Fig. 1.

Cell-autonomous up-regulation of miR-128-3p in FMRP-deficient astroglia. (A) Volcano plot of differentially expressed miRs between cultured Fmr1^+/y and Fmr1^−/y astroglia by miR microarray. n = 3 biological samples per condition. miRs with expression values <2³ arbitrary units (A.U.) from the microarray were deemed not expressed. Representative images (B) and quantification (C) of astroglial miR-128-3p expression levels by in situ hybridization in the somatosensory cortex from Fmr1^+/y and Fmr1^−/y mice at P14. GFAP immunoreactivity was used as a guide to determine astroglial domains for quantifying miR-128 intensity in astroglia. (Scale bar, 10 μm.) White arrows indicate miR-128-3p signal within astroglia. n = 20 individual astroglia/3 mice per condition.

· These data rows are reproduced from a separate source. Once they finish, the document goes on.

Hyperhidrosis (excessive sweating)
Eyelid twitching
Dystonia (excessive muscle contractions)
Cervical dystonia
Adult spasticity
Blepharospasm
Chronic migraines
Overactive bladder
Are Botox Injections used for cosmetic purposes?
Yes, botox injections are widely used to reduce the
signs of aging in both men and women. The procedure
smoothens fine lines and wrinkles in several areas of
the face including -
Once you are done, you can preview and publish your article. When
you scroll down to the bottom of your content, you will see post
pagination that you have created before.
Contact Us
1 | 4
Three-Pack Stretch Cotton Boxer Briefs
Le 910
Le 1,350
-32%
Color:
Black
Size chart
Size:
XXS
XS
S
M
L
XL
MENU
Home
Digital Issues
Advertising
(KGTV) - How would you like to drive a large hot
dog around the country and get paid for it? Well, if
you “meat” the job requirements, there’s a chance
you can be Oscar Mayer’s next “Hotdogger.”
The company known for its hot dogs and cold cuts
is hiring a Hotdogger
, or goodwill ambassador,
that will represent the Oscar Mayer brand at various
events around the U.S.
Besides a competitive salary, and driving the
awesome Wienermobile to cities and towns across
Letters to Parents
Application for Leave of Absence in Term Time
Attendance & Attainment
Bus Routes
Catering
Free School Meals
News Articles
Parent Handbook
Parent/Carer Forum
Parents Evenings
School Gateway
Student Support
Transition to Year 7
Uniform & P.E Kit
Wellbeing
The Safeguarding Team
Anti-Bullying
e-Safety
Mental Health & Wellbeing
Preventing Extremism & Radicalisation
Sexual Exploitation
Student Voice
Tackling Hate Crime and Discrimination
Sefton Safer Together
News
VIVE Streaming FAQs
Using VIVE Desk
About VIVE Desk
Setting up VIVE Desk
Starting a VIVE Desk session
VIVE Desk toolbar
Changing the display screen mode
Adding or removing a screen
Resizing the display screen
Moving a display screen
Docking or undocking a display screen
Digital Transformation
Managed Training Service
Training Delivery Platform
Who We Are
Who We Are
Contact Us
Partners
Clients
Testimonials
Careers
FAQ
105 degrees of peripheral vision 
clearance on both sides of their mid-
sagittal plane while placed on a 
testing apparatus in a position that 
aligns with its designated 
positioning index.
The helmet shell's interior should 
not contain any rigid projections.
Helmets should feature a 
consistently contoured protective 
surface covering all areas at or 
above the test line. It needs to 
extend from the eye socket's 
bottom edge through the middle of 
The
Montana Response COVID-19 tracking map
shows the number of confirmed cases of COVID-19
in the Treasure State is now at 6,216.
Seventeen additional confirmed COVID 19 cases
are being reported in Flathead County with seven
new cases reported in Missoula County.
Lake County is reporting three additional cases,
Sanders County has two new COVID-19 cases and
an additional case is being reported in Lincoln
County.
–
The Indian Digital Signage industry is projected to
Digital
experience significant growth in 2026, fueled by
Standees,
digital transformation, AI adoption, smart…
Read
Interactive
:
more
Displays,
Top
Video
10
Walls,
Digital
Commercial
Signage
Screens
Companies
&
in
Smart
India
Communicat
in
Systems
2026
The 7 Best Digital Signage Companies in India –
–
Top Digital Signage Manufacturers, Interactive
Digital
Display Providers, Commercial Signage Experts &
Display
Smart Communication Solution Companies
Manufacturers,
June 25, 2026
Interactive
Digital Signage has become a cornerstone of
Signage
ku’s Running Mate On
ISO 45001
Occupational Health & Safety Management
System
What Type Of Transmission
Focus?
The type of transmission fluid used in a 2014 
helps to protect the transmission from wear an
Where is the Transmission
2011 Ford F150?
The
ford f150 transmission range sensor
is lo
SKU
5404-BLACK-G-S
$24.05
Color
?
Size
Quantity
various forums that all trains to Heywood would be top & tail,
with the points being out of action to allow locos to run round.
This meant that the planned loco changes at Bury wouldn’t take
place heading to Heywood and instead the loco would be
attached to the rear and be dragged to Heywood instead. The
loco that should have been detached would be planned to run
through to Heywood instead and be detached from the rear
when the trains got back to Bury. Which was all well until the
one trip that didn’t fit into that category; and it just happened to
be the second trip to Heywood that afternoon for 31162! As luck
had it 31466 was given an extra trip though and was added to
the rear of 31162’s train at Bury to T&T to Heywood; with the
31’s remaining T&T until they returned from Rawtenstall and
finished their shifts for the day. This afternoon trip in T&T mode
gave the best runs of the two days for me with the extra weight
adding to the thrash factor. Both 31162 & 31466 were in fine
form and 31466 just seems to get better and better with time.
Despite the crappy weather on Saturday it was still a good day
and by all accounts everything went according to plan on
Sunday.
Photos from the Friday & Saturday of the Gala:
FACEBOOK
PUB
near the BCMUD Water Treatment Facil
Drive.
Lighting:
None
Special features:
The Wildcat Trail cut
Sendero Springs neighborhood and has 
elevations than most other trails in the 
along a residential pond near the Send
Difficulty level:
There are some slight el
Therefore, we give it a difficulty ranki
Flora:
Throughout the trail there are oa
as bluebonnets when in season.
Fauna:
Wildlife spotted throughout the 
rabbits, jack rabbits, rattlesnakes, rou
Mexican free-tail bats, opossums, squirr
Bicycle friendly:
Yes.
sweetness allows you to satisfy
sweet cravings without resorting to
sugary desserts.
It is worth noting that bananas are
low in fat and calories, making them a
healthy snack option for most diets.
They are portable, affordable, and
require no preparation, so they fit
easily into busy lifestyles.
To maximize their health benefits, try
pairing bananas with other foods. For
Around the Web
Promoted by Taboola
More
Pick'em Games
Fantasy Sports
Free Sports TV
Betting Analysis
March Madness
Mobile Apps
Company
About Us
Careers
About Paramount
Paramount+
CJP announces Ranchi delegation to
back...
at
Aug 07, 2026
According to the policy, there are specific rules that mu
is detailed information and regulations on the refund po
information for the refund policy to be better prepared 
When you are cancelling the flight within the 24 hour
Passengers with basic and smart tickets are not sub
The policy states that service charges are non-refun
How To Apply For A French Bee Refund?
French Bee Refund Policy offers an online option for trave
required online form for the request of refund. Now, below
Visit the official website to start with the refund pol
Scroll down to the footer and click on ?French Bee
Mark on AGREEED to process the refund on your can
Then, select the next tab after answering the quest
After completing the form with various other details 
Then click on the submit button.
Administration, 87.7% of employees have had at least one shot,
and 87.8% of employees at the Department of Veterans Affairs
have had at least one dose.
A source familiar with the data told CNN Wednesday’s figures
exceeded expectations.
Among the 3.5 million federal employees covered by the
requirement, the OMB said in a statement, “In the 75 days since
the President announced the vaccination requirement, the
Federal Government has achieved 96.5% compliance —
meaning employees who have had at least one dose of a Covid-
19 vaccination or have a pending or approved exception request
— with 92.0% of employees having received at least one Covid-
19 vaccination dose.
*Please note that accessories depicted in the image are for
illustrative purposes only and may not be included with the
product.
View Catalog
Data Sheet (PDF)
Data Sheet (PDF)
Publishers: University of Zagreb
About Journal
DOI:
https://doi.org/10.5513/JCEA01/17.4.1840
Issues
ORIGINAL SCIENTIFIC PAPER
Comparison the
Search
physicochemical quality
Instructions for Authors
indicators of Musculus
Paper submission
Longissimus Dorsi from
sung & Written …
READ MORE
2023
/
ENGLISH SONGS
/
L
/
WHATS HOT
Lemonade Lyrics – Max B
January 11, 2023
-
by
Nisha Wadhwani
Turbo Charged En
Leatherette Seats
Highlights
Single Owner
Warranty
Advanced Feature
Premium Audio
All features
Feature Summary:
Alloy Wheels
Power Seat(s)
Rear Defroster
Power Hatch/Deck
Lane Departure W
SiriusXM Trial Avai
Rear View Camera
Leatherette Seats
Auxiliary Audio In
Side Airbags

P values were determined using one-way ANOVA and post hoc Tukey’s test. (D) Expression levels of miR-128-3p in FAC sorted cortical astroglia from Fmr1^+/yAldh1l1-eGFP⁺ and Fmr1^−/yAldh1l1-eGFP⁺ mice at P14 or P40. n = 3 to 5 biologically independent samples per condition. The data are presented in the box and whisker plot with defined elements, median (Center line), upper and lower quartiles (bounds of box), and highest and lowest values (whiskers). P values were determined using two-tailed unpaired t test. Expression levels of miR-128 in FAC sorted cortical astroglia from control (Slc1a3-CreERT⁻Fmr1^f/yAldh1l1-eGFP⁺) and astroglial Fmr1 cKO (Slc1a3-CreERT⁺Fmr1^f/yAldh1l1-eGFP⁺) mice at P14 (E) or P40 (F). n = 3 to 6 biologically independent samples per condition. P values were determined using two-tailed unpaired t test. Representative images (G) and quantification (H) of miR-128-3p expression by in situ hybridization in cortex from human FXS patients and nonneurological disease controls. n = 20 individual astroglia/2 subjects per condition. White arrows: miR-128-3p signals; red arrows: nonspecific fluorescent signals (>0.7 μm in diameter); P values were determined using one-way ANOVA and post hoc Tukey’s test.